As I've written before, I have a fairly good relationship with my ex. In some ways, we were lucky. We decided to divorce before we both actively hated each other. We agreed, after seeing the damage our formerly not-so-amicable break up was having on both of us and our kids, to bury the hatchet and try to remember that we're still a family. A strange, oddly shaped family, but a family.
The first year of holiday celebrations was spent with us stumbling over old expectations and finding new realities. I cried as I decorated the Christmas tree, seeing imagined gaps where our wedding and first Christmas ornaments once hung. I went to his family's house in a daze for Christmas Eve dinner, all of us uncertain how to act. My sisters were civil, but only just, when he joined my family for Christmas dinner. It was exhausting and emotional. We were both glad to put it behind us and move on with the new year.
We rocked our second year. The new was becoming normal. I didn't even notice the missing ornaments, I laughed with his family, and I gently teased him about his dating life – or lack thereof – at dinner. My sisters stopped rolling their eyes at him and asked for his help moving tables. My sister's husband turned on the game. We had found a tentative balance that allowed us to enjoy our Christmas with a minimum of awkwardness.
Which means that come this third Christmas, we were due for a shake up.
This Christmas I have a boyfriend who has a family who extended a heartfelt invitation to the kids and I to join them for Christmas dinner. This Christmas I have a boyfriend who is excited to see the kids open his gifts and Santa's on Christmas morning. To say it's getting complicated would be an understatement. I don't even want to think about how much more complicated it will get when my ex starts dating someone more seriously.

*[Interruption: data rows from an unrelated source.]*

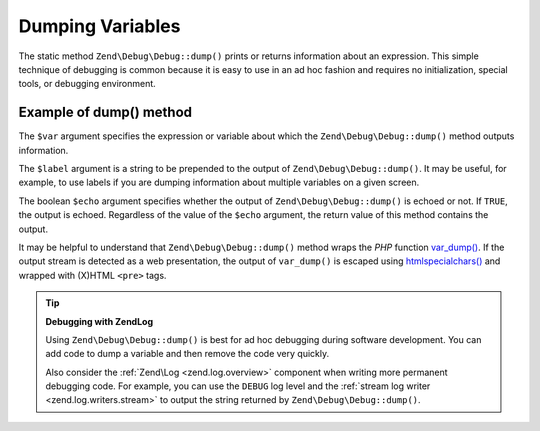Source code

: .. _zend.debug.dumping:

Dumping Variables
=================

The static method ``Zend\Debug\Debug::dump()`` prints or returns information about an expression. This simple technique
of debugging is common because it is easy to use in an ad hoc fashion and requires no initialization, special
tools, or debugging environment.


.. _zend.debug.dumping.example:

Example of dump() method
------------------------

.. code-block:: php
   :linenos:

   Zend\Debug\Debug::dump($var, $label = null, $echo = true);

The ``$var`` argument specifies the expression or variable about which the ``Zend\Debug\Debug::dump()`` method outputs
information.

The ``$label`` argument is a string to be prepended to the output of ``Zend\Debug\Debug::dump()``. It may be useful, for
example, to use labels if you are dumping information about multiple variables on a given screen.

The boolean ``$echo`` argument specifies whether the output of ``Zend\Debug\Debug::dump()`` is echoed or not. If
``TRUE``, the output is echoed. Regardless of the value of the ``$echo`` argument, the return value of this method
contains the output.

It may be helpful to understand that ``Zend\Debug\Debug::dump()`` method wraps the *PHP* function `var_dump()`_. If the
output stream is detected as a web presentation, the output of ``var_dump()`` is escaped using
`htmlspecialchars()`_ and wrapped with (X)HTML ``<pre>`` tags.

.. tip::

   **Debugging with Zend\Log**

   Using ``Zend\Debug\Debug::dump()`` is best for ad hoc debugging during software development. You can add code to dump
   a variable and then remove the code very quickly.

   Also consider the :ref:`Zend\Log <zend.log.overview>` component when writing more permanent debugging code. For
   example, you can use the ``DEBUG`` log level and the :ref:`stream log writer <zend.log.writers.stream>` to
   output the string returned by ``Zend\Debug\Debug::dump()``.



.. _`var_dump()`: http://php.net/var_dump
.. _`htmlspecialchars()`: http://php.net/htmlspecialchars
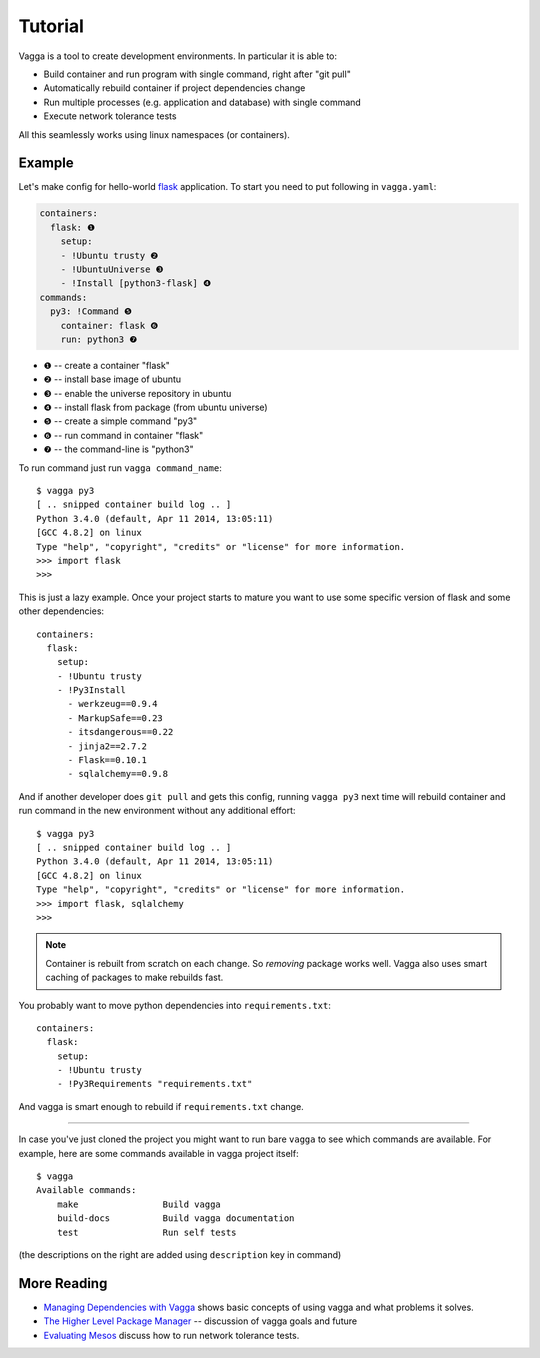 ========
Tutorial
========

Vagga is a tool to create development environments. In particular it is
able to:

* Build container and run program with single command, right after "git pull"
* Automatically rebuild container if project dependencies change
* Run multiple processes (e.g. application and database) with single command
* Execute network tolerance tests

All this seamlessly works using linux namespaces (or containers).

Example
=======

Let's make config for hello-world flask_ application. To start you need to put
following in ``vagga.yaml``:

.. code-block:: yaml

    containers:
      flask: ❶
        setup:
        - !Ubuntu trusty ❷
        - !UbuntuUniverse ❸
        - !Install [python3-flask] ❹
    commands:
      py3: !Command ❺
        container: flask ❻
        run: python3 ❼

* ❶ -- create a container "flask"
* ❷ -- install base image of ubuntu
* ❸ -- enable the universe repository in ubuntu
* ❹ -- install flask from package (from ubuntu universe)
* ❺ -- create a simple command "py3"
* ❻ -- run command in container "flask"
* ❼ -- the command-line is "python3"

To run command just run ``vagga command_name``::

    $ vagga py3
    [ .. snipped container build log .. ]
    Python 3.4.0 (default, Apr 11 2014, 13:05:11)
    [GCC 4.8.2] on linux
    Type "help", "copyright", "credits" or "license" for more information.
    >>> import flask
    >>>

This is just a lazy example. Once your project starts to mature you want to
use some specific version of flask and some other dependencies::

    containers:
      flask:
        setup:
        - !Ubuntu trusty
        - !Py3Install
          - werkzeug==0.9.4
          - MarkupSafe==0.23
          - itsdangerous==0.22
          - jinja2==2.7.2
          - Flask==0.10.1
          - sqlalchemy==0.9.8

And if another developer does ``git pull`` and gets this config, running
``vagga py3`` next time will rebuild container and run command in the new
environment without any additional effort::

    $ vagga py3
    [ .. snipped container build log .. ]
    Python 3.4.0 (default, Apr 11 2014, 13:05:11)
    [GCC 4.8.2] on linux
    Type "help", "copyright", "credits" or "license" for more information.
    >>> import flask, sqlalchemy
    >>>

.. note:: Container is rebuilt from scratch on each change. So *removing*
   package works well. Vagga also uses smart caching of packages to make
   rebuilds fast.

You probably want to move python dependencies into ``requirements.txt``::

    containers:
      flask:
        setup:
        - !Ubuntu trusty
        - !Py3Requirements "requirements.txt"

And vagga is smart enough to rebuild if ``requirements.txt`` change.

----

In case you've just cloned the project you might want to run bare ``vagga`` to
see which commands are available. For example, here are some commands available
in vagga project itself::

    $ vagga
    Available commands:
        make                Build vagga
        build-docs          Build vagga documentation
        test                Run self tests

(the descriptions on the right are added using ``description`` key in command)


.. _flask: http://flask.pocoo.org/docs/0.10/


More Reading
============

* `Managing Dependencies with Vagga <https://medium.com/@paulcolomiets/managing-dependencies-with-vagga-79181046db66>`_
  shows basic concepts of using vagga and what problems it solves.

* `The Higher Level Package Manager <https://medium.com/@paulcolomiets/vagga-the-higher-level-package-manager-e49e85fed42a>`_ -- discussion of vagga goals and future

* `Evaluating Mesos <https://medium.com/@paulcolomiets/evaluating-mesos-4a08f85473fb>`_
  discuss how to run network tolerance tests.

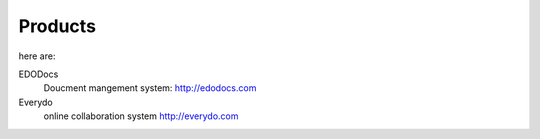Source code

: =============
Products
=============
here are:

EDODocs
   Doucment mangement system: http://edodocs.com

Everydo
   online collaboration system http://everydo.com
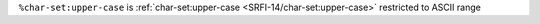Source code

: ``%char-set:upper-case`` is :ref:`char-set:upper-case
<SRFI-14/char-set:upper-case>` restricted to ASCII range

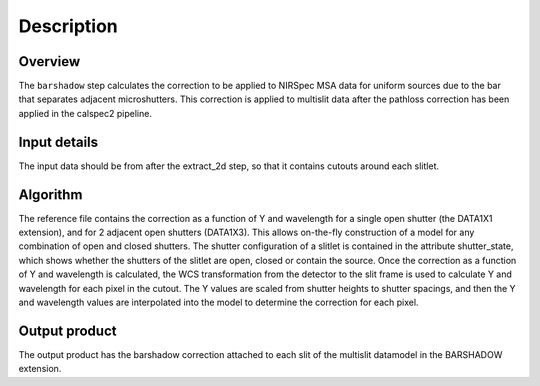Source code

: Description
===========

Overview
--------

The ``barshadow`` step calculates the correction to be applied to
NIRSpec MSA data for uniform sources due to the bar that separates
adjacent microshutters.  This correction is applied to multislit
data after the pathloss correction has been applied in the calspec2
pipeline.

Input details
-------------
The input data should be from after the extract_2d step, so that it contains
cutouts around each slitlet.

Algorithm
---------
The reference file contains the correction as a function of Y and wavelength
for a single open shutter (the DATA1X1 extension), and for 2 adjacent open
shutters (DATA1X3).  This allows on-the-fly construction of a model for any combination
of open and closed shutters.  The shutter configuration of a slitlet is contained
in the attribute shutter_state, which shows whether the shutters of the slitlet are open,
closed or contain the source.  Once the correction as a function of Y and wavelength is
calculated, the WCS transformation from the detector to the slit frame is used
to calculate Y and wavelength for each pixel in the cutout.  The Y values are scaled from shutter
heights to shutter spacings, and then the Y and wavelength values are interpolated
into the model to determine the correction for each pixel.

Output product
--------------
The output product has the barshadow correction attached to each slit of the multislit
datamodel in the BARSHADOW extension.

Our Christmas schedule is tightly booked with Christmas Eve dinners, Christmas breakfast, Christmas Lunch, and a Christmas Dinner. The kids will have a great time as we shift between cousins, grandparents, aunts and uncles, and new friends. I, of course, am balancing between maintaining newly formed celebrations and meeting a new family while discovering their traditions. I have friends telling me to give up, to just do separate holidays. But I'm stubborn and determined. I don't want my children shuffling from their father's house to my house, divided on Christmas.
So far, I've got a tentative plan to get through the season and it does not rely upon wine. (Though wine does play a small part.) The adults have agreed to my plan, for the most part. There will be awkwardness, but I'm hoping we'll find that balance again.
Have you ever found yourself in a similar situation? Do you have any tips or ways to help me juggle three families on Christmas?